▶ À compléter:
- 1) Selon l'hommage à Raymond Chirat, à quelle date et en quel lieu précis est-il mort ?
- 2) Traduisez en anglais cette phrase de l'hommage à Raymond Chirat : « Dire que sa disparition nous touche profondément serait une litote. »
- 3) Donnez la suite de l'hommage à Raymond Chirat, en reprenant après sa dernière phrase.

▶ Texte de lecture:
------------------------

Raymond Chirat est mort, le 26 août 2015, à Lyon, dans l’appartement même où il était né, il y a quatre-vingt-treize ans.


 


 

Dire que sa disparition nous touche profondément serait une litote. Et si on regrette l’historien à la renommée internationale, on regrette surtout l’ami, celui de Jeune Cinéma et de ses animateurs successifs depuis les débuts de la revue, d’une fidélité sans failles et toujours renouvelée.
Les voyages vers l’Institut Lumière, au cours de l’année ou pendant le festival d’octobre, n’auront plus tout à fait la même saveur, maintenant que s’efface la perspective de le retrouver, dans le Hangar du premier film ou dans son perchoir aux archives de l’avenue du Maréchal de Saxe. Même si Mijo, "la compagne idéale, comme on n’en imagine plus", ainsi qu’il l’évoquait dans une lettre, la dernière qu’il nous envoya, est heureusement toujours là, il manquera désormais à Lyon un de ses enchanteurs permanents et au cinéma français son encyclopédiste le plus acéré.

Tous les amateurs du cinéma français, tous les historiens, chercheurs, fouineurs, micro-analystes, scruteurs de génériques pointilleux et maniaques du détail savent ce qu’ils lui doivent : il a d’abord déblayé un terrain presque en friche, celui du cinéma français des années trente, rarement exploré hors des territoires déjà balisés par la tradition, orale ou écrite, puis, au fil des années, seul ou en compagnie, tout le cinéma français de fiction de 1908 à 1970, courts métrages inclus (même s’il s’est arrêté à 1950).

------------------------

▶ Données fournies:
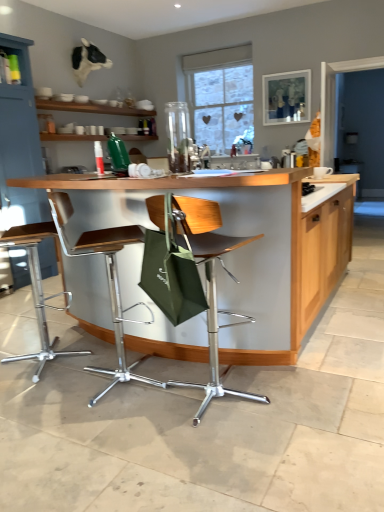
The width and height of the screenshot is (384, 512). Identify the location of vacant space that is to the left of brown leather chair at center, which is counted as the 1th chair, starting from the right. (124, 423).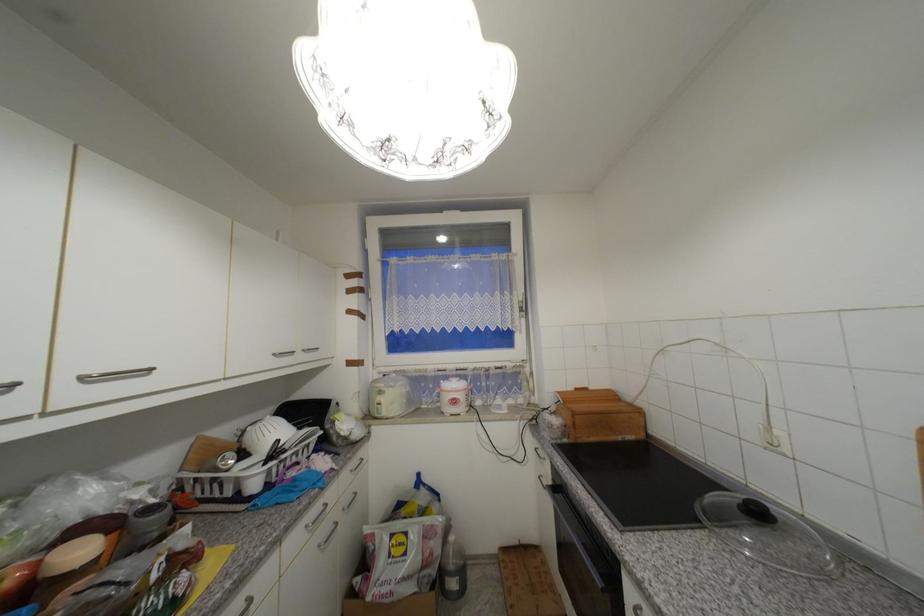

------------------------

▶ Réponses par tâche:
- 1) Le 26 août 2015, à Lyon, dans l'appartement même où il était né.

- 2) To say that his passing affects us deeply would be an understatement.

- 3)
 


 

Son Catalogue des longs métrages français de fiction 1929-1939, (1) premier du genre, publié il y a tout juste quarante ans, constitua immédiatement une bible pour les amateurs de la période, toujours livrés à eux-mêmes dès lors qu’il s’agissait de se frayer un chemin dans un univers obscur.


 

Durant les années soixante, les films que nous dispensait Henri Langlois arrivait comme des aérolithes. Du côté de Renoir, Duvivier, Clair ou Feyder, pas de problème, ils garnisssaient déjà le Sadoul qui nous servait de guide. (2)
Mais l’éblouissement devant Dans les rues de Victor Trivas, Avec le sourire de Maurice Tourneur ou Monsieur Coccinelle de Bernard-Deschamps, comment l’expliquer ?
Comment relier ces films au reste du territoire ?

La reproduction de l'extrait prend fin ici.